Most Medicare beneficiaries—even those who have high incomes—do not pay for themselves. The difference between the dollar value of lifetime benefits paid and the dollar amount of lifetime payroll taxes is generally measured in tens of thousands of dollars per Medicare beneficiary, as shown in figure 5.6. These calculations use inflation-adjusted dollars and a reasonable discount rate to equalize future dollars with today's dollars.
For most income groups, the net lifetime benefits of Medicare have increased over time. This reflects that growth in per capita medical spending has outpaced the rate of increases in wages and salaries over time. It also is a function of increases in life expectancy, which have had a far larger impact on lifetime medical expenses financed by Medicare than on the amount of lifetime payroll taxes paid into Medicare. In figure 5.6, low-income individuals are represented by those whose average lifetime earnings are $5,000 annually, while high-income individuals are assumed to have average annual lifetime earnings of $140,000; these individuals comprise a small fraction of Medicare beneficiaries.

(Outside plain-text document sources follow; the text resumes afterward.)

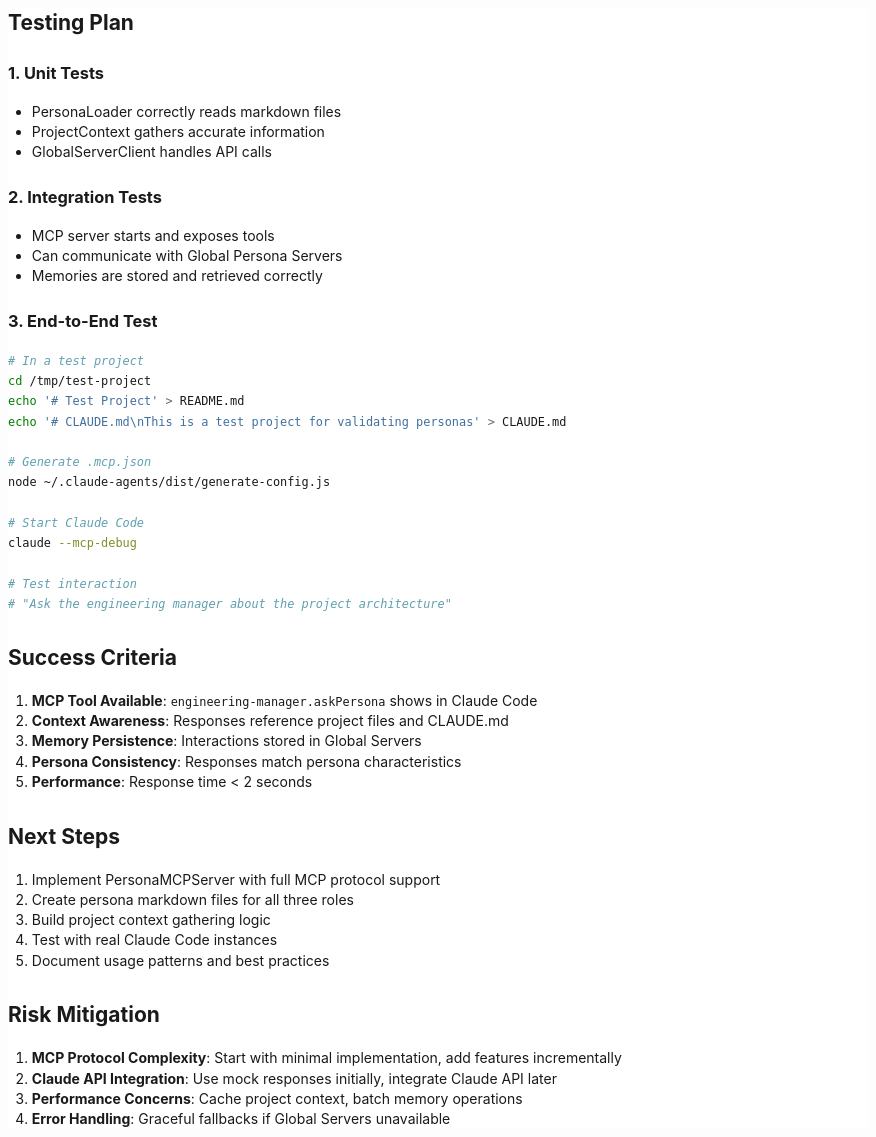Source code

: ## Testing Plan

### 1. Unit Tests
- PersonaLoader correctly reads markdown files
- ProjectContext gathers accurate information
- GlobalServerClient handles API calls

### 2. Integration Tests
- MCP server starts and exposes tools
- Can communicate with Global Persona Servers
- Memories are stored and retrieved correctly

### 3. End-to-End Test
```bash
# In a test project
cd /tmp/test-project
echo '# Test Project' > README.md
echo '# CLAUDE.md\nThis is a test project for validating personas' > CLAUDE.md

# Generate .mcp.json
node ~/.claude-agents/dist/generate-config.js

# Start Claude Code
claude --mcp-debug

# Test interaction
# "Ask the engineering manager about the project architecture"
```

## Success Criteria

1. **MCP Tool Available**: `engineering-manager.askPersona` shows in Claude Code
2. **Context Awareness**: Responses reference project files and CLAUDE.md
3. **Memory Persistence**: Interactions stored in Global Servers
4. **Persona Consistency**: Responses match persona characteristics
5. **Performance**: Response time < 2 seconds

## Next Steps

1. Implement PersonaMCPServer with full MCP protocol support
2. Create persona markdown files for all three roles
3. Build project context gathering logic
4. Test with real Claude Code instances
5. Document usage patterns and best practices

## Risk Mitigation

1. **MCP Protocol Complexity**: Start with minimal implementation, add features incrementally
2. **Claude API Integration**: Use mock responses initially, integrate Claude API later
3. **Performance Concerns**: Cache project context, batch memory operations
4. **Error Handling**: Graceful fallbacks if Global Servers unavailable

For this highest-income group, net lifetime benefits no longer kept increasing for those who became eligible for Medicare in 1995. This reflects the elimination of the cap on earnings to which the 2.9 percent Medicare payroll tax originally applied. Clearly, for those who have extremely high incomes, for example, averaging $300,000 per year, lifetime Medicare benefits might well be negative, but this situation affects a minuscule fraction of current eligible individuals. This number surely would grow under the new taxes included under health reform. These are restricted to high-income households and include increasing the payroll tax deduction by 0.9 percentage points and imposing, for the first time, a 3.8 percent tax on investment income.
Regardless of whether their net Medicare benefits are positive or negative, it would be far more efficient, as noted for the tax exclusion, for high-income individuals to finance their own Medicare benefits directly than to provide benefits because they already had paid for them through various taxes.